For deployments in the Processing state, the output streams in real time.
Actions
The detail page provides several actions depending on the deployment state:
| Action | Available when | What it does |
|---|---|---|
| Cancel | Processing | Stops the deployment and terminates running processes. |
| Rollback | Failed, or when a newer deployment exists | Creates a new deployment targeting this deployment's commit. See Rollback and Recovery. |
| Diagnose | Failed | Runs AI-powered diagnosis on the deployment. See Deployment Diagnosis. |
| Redeploy | Completed, Failed, Cancelled | Triggers a new deployment on the same branch using the latest commit. |
Comparing deployments
When troubleshooting, it is often useful to compare a failed deployment with a recent successful one. Open both in separate tabs and review the hook output side by side. Look for:
- Different output in the same hook — a command that succeeded before but now fails.
- New warnings that appeared before the error — these often indicate the underlying cause.
- Duration changes — a hook that takes much longer than usual may indicate resource pressure.
- Different dependency versions — the output of
composer install,npm install, or equivalents shows which versions were installed.
Deployment artifacts
Some deployments produce artifacts — build outputs, generated files, or checksum records — that Devpilot stores alongside the deployment. Each artifact records its name, type, size, and a checksum so you can verify what was deployed.
To view artifacts for a deployment:
- Open the deployment detail page.
- Navigate to the Artifacts section.
- Browse the stored artifacts with their file names, sizes, and descriptions.
- Download an individual artifact when you need it.
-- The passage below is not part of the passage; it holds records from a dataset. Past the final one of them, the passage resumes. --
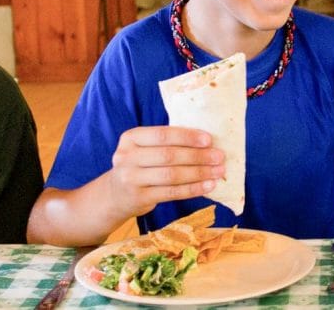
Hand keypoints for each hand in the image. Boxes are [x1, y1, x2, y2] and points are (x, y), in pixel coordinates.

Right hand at [104, 126, 224, 218]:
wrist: (114, 195)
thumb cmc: (138, 166)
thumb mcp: (142, 149)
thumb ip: (165, 143)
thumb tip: (205, 142)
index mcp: (130, 138)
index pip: (162, 134)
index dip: (187, 137)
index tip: (209, 139)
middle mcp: (127, 157)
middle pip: (169, 155)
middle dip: (198, 156)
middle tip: (219, 156)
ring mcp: (132, 179)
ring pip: (172, 175)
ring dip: (199, 173)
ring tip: (218, 171)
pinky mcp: (140, 198)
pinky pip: (172, 192)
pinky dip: (193, 189)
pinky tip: (208, 186)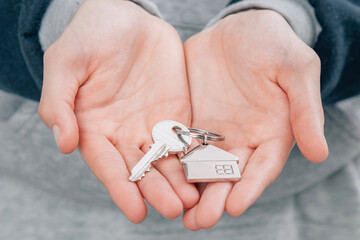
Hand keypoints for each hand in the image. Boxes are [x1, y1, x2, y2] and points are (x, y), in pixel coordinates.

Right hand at [38, 0, 198, 222]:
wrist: (125, 16)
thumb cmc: (89, 36)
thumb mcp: (66, 63)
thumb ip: (59, 102)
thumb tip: (64, 143)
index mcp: (95, 129)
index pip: (108, 166)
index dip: (121, 189)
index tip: (136, 211)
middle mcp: (125, 134)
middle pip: (141, 170)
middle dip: (156, 191)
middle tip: (174, 209)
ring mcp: (153, 125)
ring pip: (166, 161)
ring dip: (179, 181)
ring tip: (194, 199)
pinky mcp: (176, 114)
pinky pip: (186, 139)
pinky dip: (195, 156)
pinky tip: (207, 170)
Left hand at [182, 10, 327, 229]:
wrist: (239, 28)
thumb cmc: (273, 45)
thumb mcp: (295, 69)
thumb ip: (305, 109)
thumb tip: (321, 153)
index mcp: (271, 133)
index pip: (262, 167)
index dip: (250, 187)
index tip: (235, 206)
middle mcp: (242, 140)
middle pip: (229, 176)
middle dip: (215, 199)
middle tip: (199, 221)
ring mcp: (214, 133)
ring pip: (202, 168)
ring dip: (191, 191)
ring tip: (178, 213)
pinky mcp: (191, 121)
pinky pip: (180, 146)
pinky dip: (172, 164)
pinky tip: (160, 178)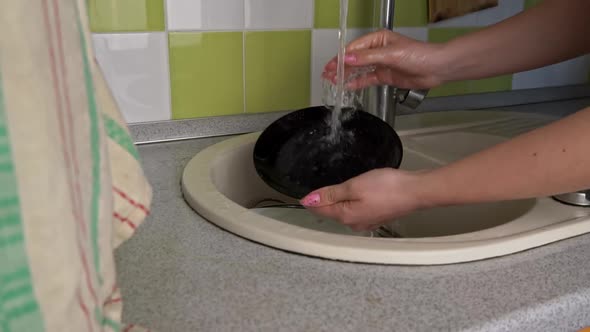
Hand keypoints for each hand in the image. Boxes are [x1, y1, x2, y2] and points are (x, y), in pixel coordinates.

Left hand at [299, 169, 426, 230]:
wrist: (416, 191)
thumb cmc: (387, 188)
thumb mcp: (353, 186)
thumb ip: (331, 193)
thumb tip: (309, 200)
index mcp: (346, 216)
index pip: (320, 209)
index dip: (310, 200)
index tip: (302, 194)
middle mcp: (354, 223)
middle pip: (331, 212)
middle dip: (323, 201)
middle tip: (316, 190)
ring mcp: (367, 221)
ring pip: (345, 211)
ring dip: (338, 201)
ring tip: (334, 190)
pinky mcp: (377, 216)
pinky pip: (357, 210)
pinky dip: (352, 202)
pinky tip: (356, 193)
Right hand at [323, 30, 446, 89]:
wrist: (436, 68)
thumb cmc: (420, 55)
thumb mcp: (391, 54)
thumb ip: (367, 58)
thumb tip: (348, 58)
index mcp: (378, 39)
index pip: (354, 48)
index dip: (341, 57)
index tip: (331, 66)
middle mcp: (378, 50)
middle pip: (353, 59)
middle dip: (340, 67)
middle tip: (327, 74)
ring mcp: (380, 64)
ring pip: (358, 70)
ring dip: (346, 75)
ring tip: (332, 81)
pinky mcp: (384, 76)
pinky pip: (366, 79)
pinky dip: (356, 83)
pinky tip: (347, 86)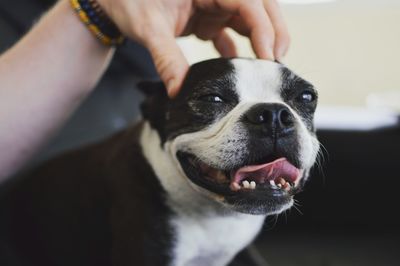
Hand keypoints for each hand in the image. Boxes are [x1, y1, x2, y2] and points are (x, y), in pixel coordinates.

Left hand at [97, 0, 289, 96]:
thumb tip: (179, 90)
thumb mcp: (148, 27)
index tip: (268, 57)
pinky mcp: (209, 16)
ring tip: (265, 68)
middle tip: (276, 62)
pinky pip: (232, 30)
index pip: (248, 1)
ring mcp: (215, 3)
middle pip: (260, 6)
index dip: (264, 28)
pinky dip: (240, 48)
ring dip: (262, 40)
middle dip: (274, 32)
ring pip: (251, 18)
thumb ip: (167, 58)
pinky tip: (240, 68)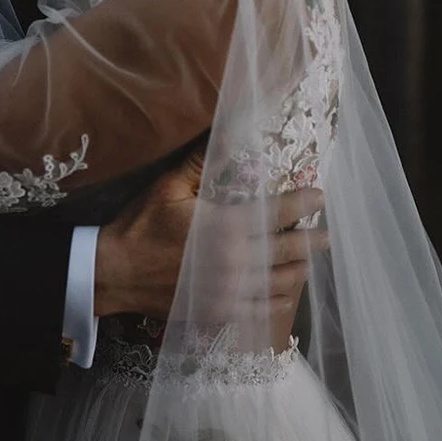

Artifacts are useful for debugging (inspecting what was actually built) and for audit trails (verifying that the correct output was shipped).
Retention
Devpilot retains deployment records — metadata, hook logs, and artifacts — as long as the deployment record itself exists in your workspace. Deleted deployments are soft-deleted and can be restored by your workspace administrator.
Release directories on the server are managed separately from deployment records. Devpilot keeps a configurable number of recent releases on the server so you have rollback targets available even after older deployment records age out.